September 2019 – La ragazza con il pallone

Palermo 1

Ich sehe das Bild zuerst aus der Ferne. Schon auf den ersten Blick macht es einen dunklen und leuchtenden Eindruck zugleich, einen Eindruck der harten Kontraste. Eine schwarz weiß Fotografie, nicht nur der Technik wegen. Ein Kind, ein Mädchen, vielleicht 11 oder 12 Jahre alt. Sie lehnt an einer dunklen Hauswand, oder ist es eine Tür? Unter ihrem Arm trägt sie einen Fußball, ihr Kleid ist weiß und leicht. Den anderen Arm hat sie über den Kopf gehoben und an der Wand abgelegt. Eine Pose, die ihre Achsel freigibt, die Hüfte macht einen leichten Knick. Das dicke, schwarze Haar liegt in einem Rundschnitt um ihr Gesicht, der Pony ist hoch über die dunklen Augen geschnitten. Sofort fliegt dem Bild mein Herz zu. Ich finde den Kontrast zwischen dem männlichen Fußball (die Szenerie verweist auf die Siebzigerjahre) und der mädchenhaften Pose im Kleid genial. Sogar etwas Witziges kann ich darin entdecken.

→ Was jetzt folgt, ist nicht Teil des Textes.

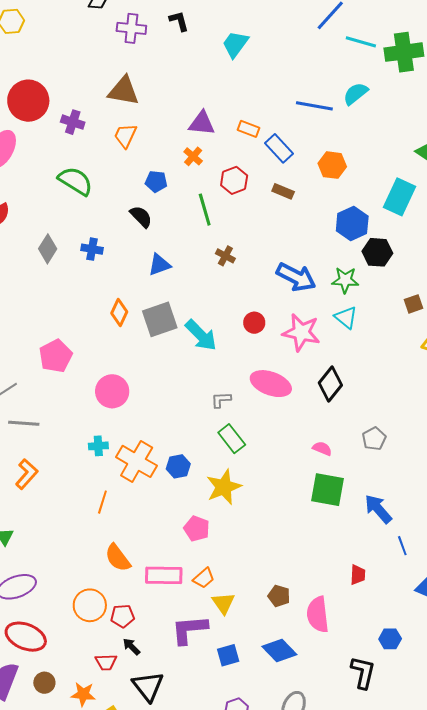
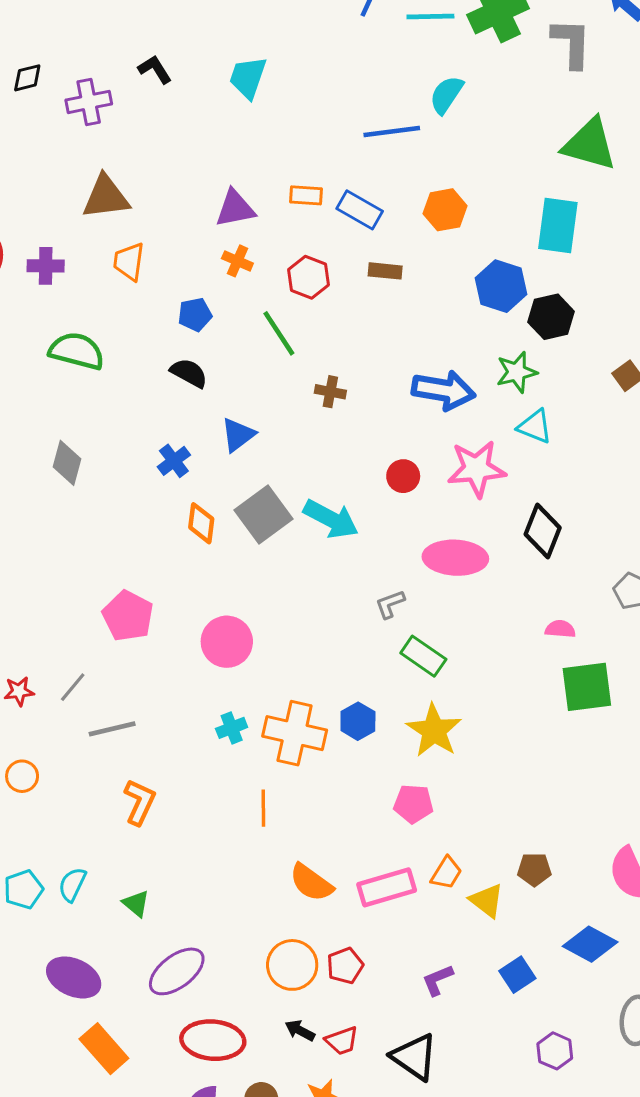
blue cross: (92, 249) -> (174, 461), moved, turned -30
brown pentagon: (279, 596) -> (534, 869), moved
purple L-shape: (189, 630) -> (438, 980), moved, size x0.6
black arrow: (131, 647) -> (300, 1031), moved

Als ich näher trete, verändert sich das Bild. Im Gesicht des Mädchens liegt so viel Schmerz, dass ich erschrecke. Trauer, auch ein leiser Unmut, ein Unwille sind zugegen. In der eingenommenen Haltung liegt plötzlich etwas – zu? – Frauliches. Ist es die Pose eines Models, die das Mädchen in den Zeitschriften gesehen hat und die sie imitiert? Die Pose einer Prostituierten? Das Bild bekommt einen Schrecken. Etwas spielt sich in ihm ab, zu dem das Mädchen einen Zugang hat, aber nicht wir. In der linken Hand hält sie, nur vom Daumen gehalten, ein zusammengefaltetes Stück Papier, das ich als Geldschein identifiziere. Wer hat ihn ihr gegeben? Die Mutter, der Vater, ein Freier, die Fotografin? Hat sie ihr gesagt, sie soll sich dort hinstellen?

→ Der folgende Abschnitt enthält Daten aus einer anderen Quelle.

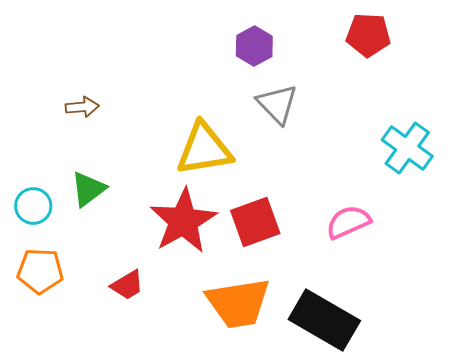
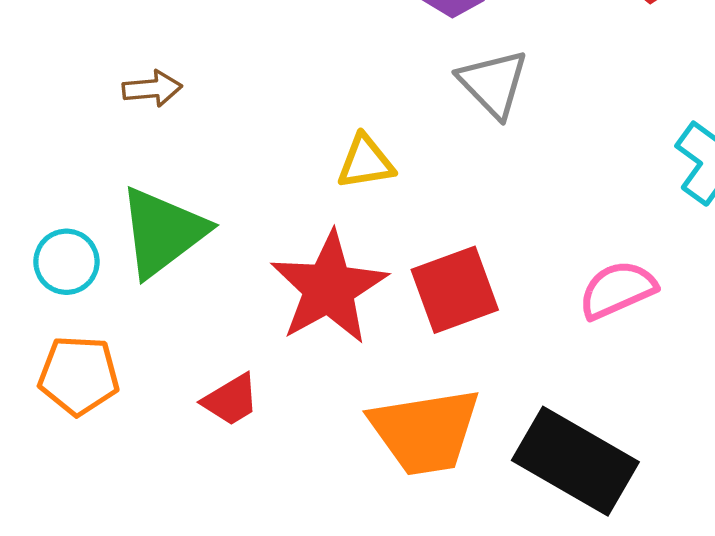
yellow triangle: (204, 149) -> (366, 162), size x0.6
green triangle: (88, 189) -> (163, 232), size x1.5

Später finde ich in einem Fotobuch zwei weitere, diesem Bild nachgestellte Fotografien des Mädchens. Sie spielt den Ball mit den Händen an die Wand, lacht, ein anderes Mädchen ist zugegen. Diese Fotos haben nichts als das Spiel des Kindes an einem Sommernachmittag in sich, man meint, die Wärme der Sonne zu spüren, die Straßengeräusche zu hören.

In dem Buch schildert die Fotografin Laetizia Battaglia, wie sie im Straßencafe saß und das Mädchen sah. Sie stand genau so da, sagt sie sinngemäß, an dieser Wand, und ich hatte alles in allem vielleicht sieben Sekunden.